The summer’s first major heat wave is upon us, and it’s packing a powerful punch. With temperatures expected to remain high through the end of the work week, the Los Angeles County Department of Public Health has issued a heat advisory for the San Fernando Valley through Friday, July 13.
High temperatures can be dangerous, especially for children and the elderly. The L.A. County Department of Community and Senior Services maintains countywide cooling centers, including three in the San Fernando Valley, at ONEgeneration Senior Enrichment Center, San Fernando Recreation Park and San Fernando Valley Service Center. It is recommended that you call ahead to ensure seating is available. The city of L.A. also manages several cooling centers in the area.

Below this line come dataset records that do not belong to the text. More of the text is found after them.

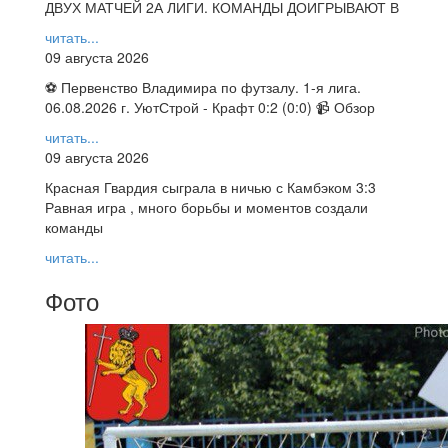
ДВУХ МАТЧЕЙ 2А ЛИГИ. КОМАНДЫ ДОИГРЫВАЮТ В
читать...
09 августа 2026
⚽ Первенство Владимира по футзалу. 1-я лига.
06.08.2026 г. УютСтрой - Крафт 0:2 (0:0) 📹 Обзор
читать...
09 августа 2026
Красная Гвардия сыграла в ничью с Камбэком 3:3
Равная игра , много борьбы и моментов создали
команды
читать...
Фото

For more on how to protect yourself and loved ones from the heat, read the advisory and check out the Department of Public Health’s “healthy summer” tips. Keep cool, and stay safe!
Posted 7/11/12
County pools offer more than a dip
The water’s fine and so are the learning and exercise opportunities at Los Angeles County swimming pools, which recently opened for the summer season.
“We do a lot of different things at our pools,” said Kaye Michelson of the county Department of Parks and Recreation, which manages the pools. “We have recreational swimming at set times. We also have aqua aerobics for adults, dive clubs, water polo—and most of those programs are free.”
People of all ages can take introductory swimming lessons from county lifeguards for just $20 for ten classes over a two-week session. For adults, the pools can serve as a reasonably-priced alternative to a gym membership—morning and evening adult lap swimming is $7 per week or $25 per month, and aqua aerobics are $15 for two weeks of classes.
The pool at El Cariso Park in Sylmar has a full roster of additional water activities. Kids ages 7 to 17 can learn diving, competitive swimming, synchronized swimming or water polo, and swimmers ages 9 and up can join in on triathlon training—all for free. See the El Cariso Pool schedule for details.
Pool safety is always a major focus, so lifeguards will be keeping an eye on swimmers and sharing their expertise. The Department of Parks and Recreation has also compiled a list of guidelines to follow.
“We want kids and parents to learn good safety tips that they can use anywhere, at any body of water,” said Michelson.
All 25 county pools are open daily for recreational swimming from 12:30 p.m. to 5 p.m. until Labor Day. Proper swimwear is required. Entrance is free, and guests ages 6 and under must be accompanied by an adult.